*** Opening RECORDS SHOWN ***

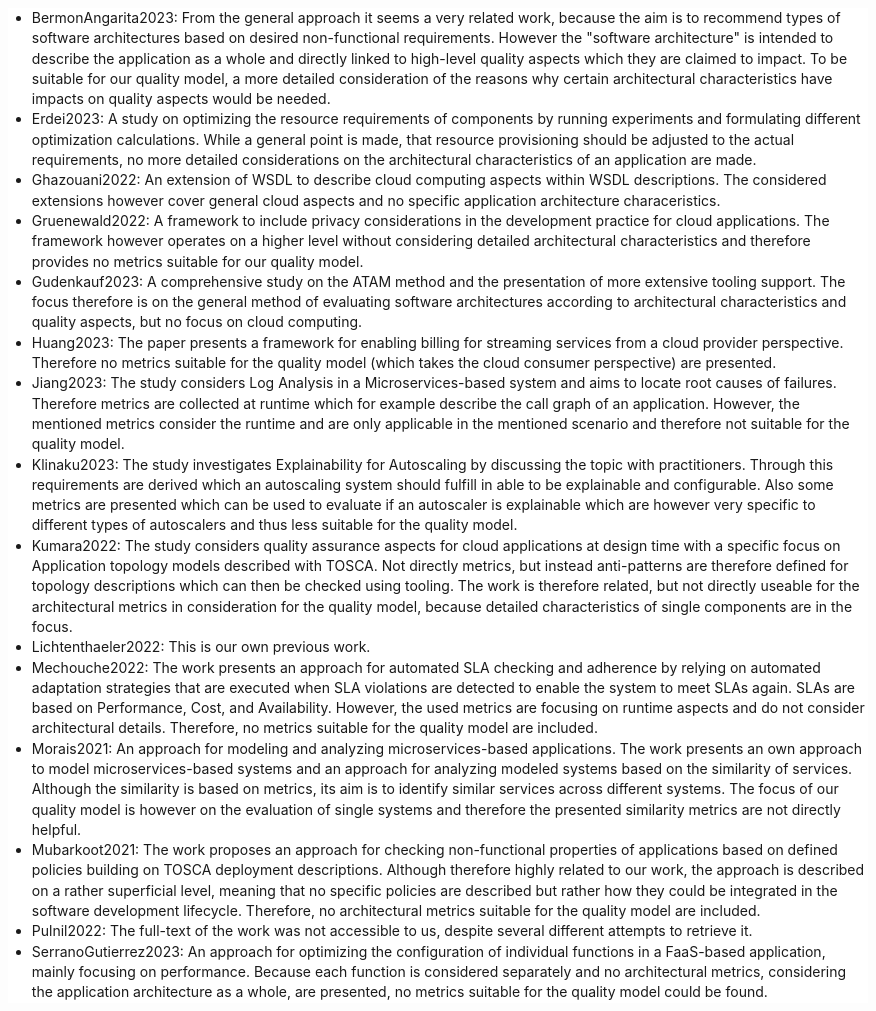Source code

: * BermonAngarita2023: From the general approach it seems a very related work, because the aim is to recommend types of software architectures based on desired non-functional requirements. However the "software architecture" is intended to describe the application as a whole and directly linked to high-level quality aspects which they are claimed to impact. To be suitable for our quality model, a more detailed consideration of the reasons why certain architectural characteristics have impacts on quality aspects would be needed.
* Erdei2023: A study on optimizing the resource requirements of components by running experiments and formulating different optimization calculations. While a general point is made, that resource provisioning should be adjusted to the actual requirements, no more detailed considerations on the architectural characteristics of an application are made.
* Ghazouani2022: An extension of WSDL to describe cloud computing aspects within WSDL descriptions. The considered extensions however cover general cloud aspects and no specific application architecture characeristics.
* Gruenewald2022: A framework to include privacy considerations in the development practice for cloud applications. The framework however operates on a higher level without considering detailed architectural characteristics and therefore provides no metrics suitable for our quality model.
* Gudenkauf2023: A comprehensive study on the ATAM method and the presentation of more extensive tooling support. The focus therefore is on the general method of evaluating software architectures according to architectural characteristics and quality aspects, but no focus on cloud computing.
* Huang2023: The paper presents a framework for enabling billing for streaming services from a cloud provider perspective. Therefore no metrics suitable for the quality model (which takes the cloud consumer perspective) are presented.
* Jiang2023: The study considers Log Analysis in a Microservices-based system and aims to locate root causes of failures. Therefore metrics are collected at runtime which for example describe the call graph of an application. However, the mentioned metrics consider the runtime and are only applicable in the mentioned scenario and therefore not suitable for the quality model.
* Klinaku2023: The study investigates Explainability for Autoscaling by discussing the topic with practitioners. Through this requirements are derived which an autoscaling system should fulfill in able to be explainable and configurable. Also some metrics are presented which can be used to evaluate if an autoscaler is explainable which are however very specific to different types of autoscalers and thus less suitable for the quality model.
* Kumara2022: The study considers quality assurance aspects for cloud applications at design time with a specific focus on Application topology models described with TOSCA. Not directly metrics, but instead anti-patterns are therefore defined for topology descriptions which can then be checked using tooling. The work is therefore related, but not directly useable for the architectural metrics in consideration for the quality model, because detailed characteristics of single components are in the focus.
* Lichtenthaeler2022: This is our own previous work.
* Mechouche2022: The work presents an approach for automated SLA checking and adherence by relying on automated adaptation strategies that are executed when SLA violations are detected to enable the system to meet SLAs again. SLAs are based on Performance, Cost, and Availability. However, the used metrics are focusing on runtime aspects and do not consider architectural details. Therefore, no metrics suitable for the quality model are included.
* Morais2021: An approach for modeling and analyzing microservices-based applications. The work presents an own approach to model microservices-based systems and an approach for analyzing modeled systems based on the similarity of services. Although the similarity is based on metrics, its aim is to identify similar services across different systems. The focus of our quality model is however on the evaluation of single systems and therefore the presented similarity metrics are not directly helpful.
* Mubarkoot2021: The work proposes an approach for checking non-functional properties of applications based on defined policies building on TOSCA deployment descriptions. Although therefore highly related to our work, the approach is described on a rather superficial level, meaning that no specific policies are described but rather how they could be integrated in the software development lifecycle. Therefore, no architectural metrics suitable for the quality model are included.
* Pulnil2022: The full-text of the work was not accessible to us, despite several different attempts to retrieve it.
* SerranoGutierrez2023: An approach for optimizing the configuration of individual functions in a FaaS-based application, mainly focusing on performance. Because each function is considered separately and no architectural metrics, considering the application architecture as a whole, are presented, no metrics suitable for the quality model could be found.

*** Closing RECORDS SHOWN ***

EXERCISE DESCRIPTION = Among the records, find each line where the word "architectures" occurs, and copy it.

WRITTEN ANSWER =
: * BermonAngarita2023: From the general approach it seems a very related work, because the aim is to recommend types of software architectures based on desired non-functional requirements. However the "software architecture" is intended to describe the application as a whole and directly linked to high-level quality aspects which they are claimed to impact. To be suitable for our quality model, a more detailed consideration of the reasons why certain architectural characteristics have impacts on quality aspects would be needed.
* Gudenkauf2023: A comprehensive study on the ATAM method and the presentation of more extensive tooling support. The focus therefore is on the general method of evaluating software architectures according to architectural characteristics and quality aspects, but no focus on cloud computing.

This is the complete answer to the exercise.